Why we need better verification for AI-generated code

Most of the code I write these days starts with a prompt. That’s true for a lot of engineers now. Coding agents handle everything from boilerplate to full feature implementations, and they’re getting better at it fast.

The thing nobody talks about enough is what this does to code review. When a human writes code, another human reviews it, and the reviewer has a reasonable shot at catching problems because the code was produced at human speed with human reasoning. When an agent produces 2,000 lines of Kotlin in 90 seconds, the reviewer is just skimming. They check that the structure looks reasonable, the names make sense, and move on. That’s not really review. It’s pattern matching on vibes.

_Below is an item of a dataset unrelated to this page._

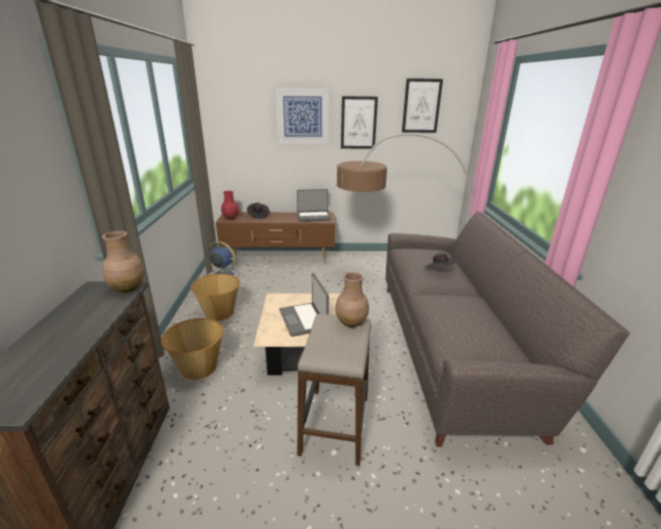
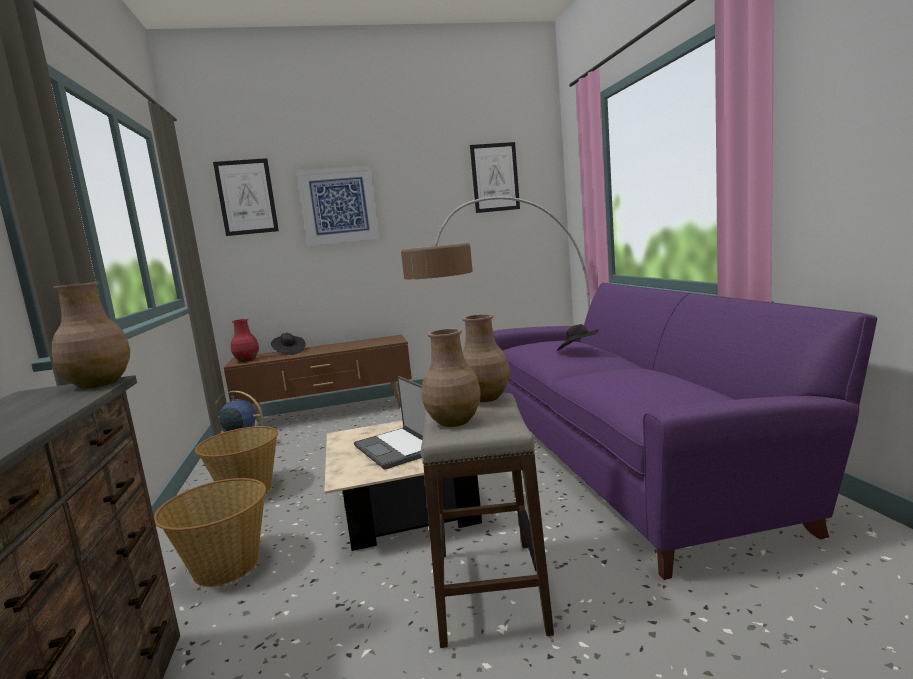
camera: 10 degrees left, 15 degrees down
(313, 217) = (373, 341): laptop -> none
(324, 341) = (453, 421): none -> brown vase
(358, 123) = (417, 207): picture -> picture (246, 197)
(454, 347) = (628, 460): grey sofa -> purple sofa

This will only get worse. The efficiency pressure on engineering teams goes in one direction. The agents get faster. The code volume goes up. Careful line-by-line review of agent output will eventually be abandoned because it’s too slow relative to the speed at which agents produce code.

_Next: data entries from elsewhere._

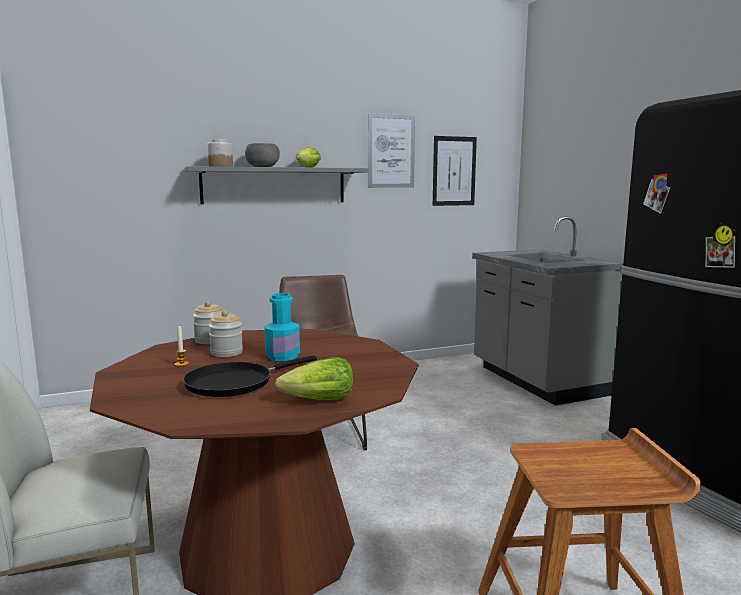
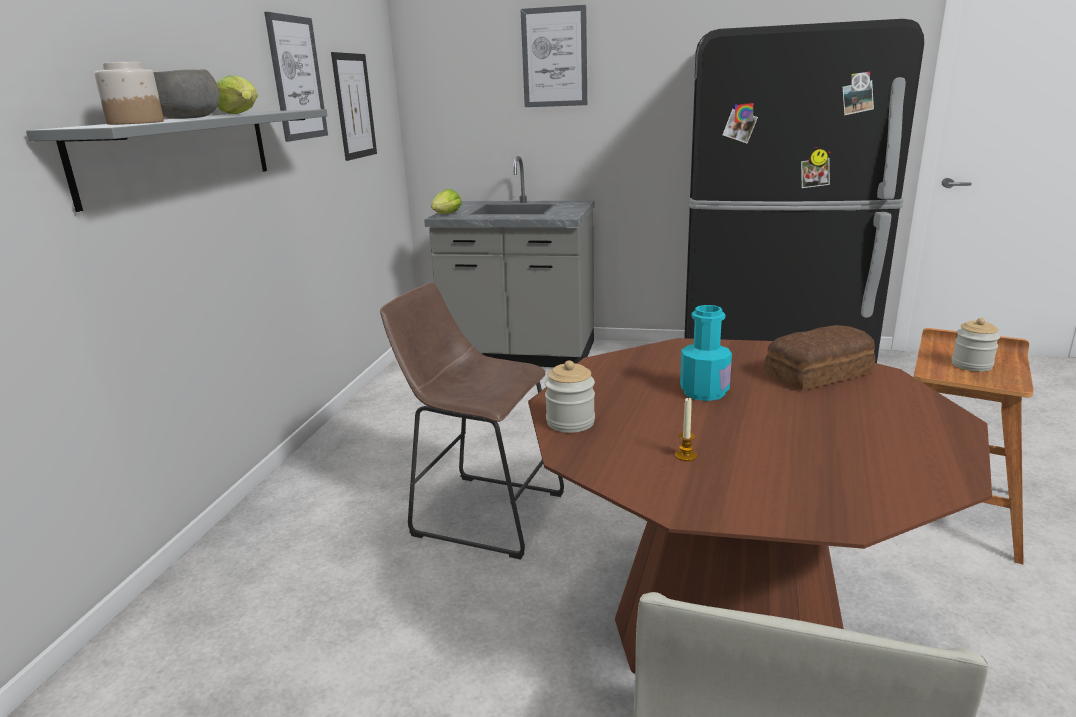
camera: 55 degrees left, 10 degrees up
(226, 352) = (652, 420): jar -> jar (971, 365)
(234, 383) = (802, 433): black frying pan -> none
(319, 401) = (895, 402): lettuce -> lettuce (447, 214)
(355, 377) = (820, 373): none -> bread
(612, 136) = (554, 57): none -> picture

We need something better. We need a way to verify that code from a non-deterministic source (one that produces different output each time, has no formal proof of correctness, and confidently generates plausible-looking code regardless of whether it’s right) actually does what it’s supposed to.

This problem isn’t unique to AI. Humans are non-deterministic coding agents too. We misread specs, we forget edge cases, we write bugs that pass review and live in production for months. The industry built a whole set of tools to deal with this:

  • Linters and rules constrain style and catch surface issues
  • Unit tests verify specific input-output pairs
  • Integration tests check that components work together

These all apply to agent-generated code. But they leave a gap. Unit tests only cover the cases someone thought to write. Integration tests verify high-level flows, not algorithmic invariants. Neither is good at finding bugs that depend on specific combinations of inputs across accumulated state.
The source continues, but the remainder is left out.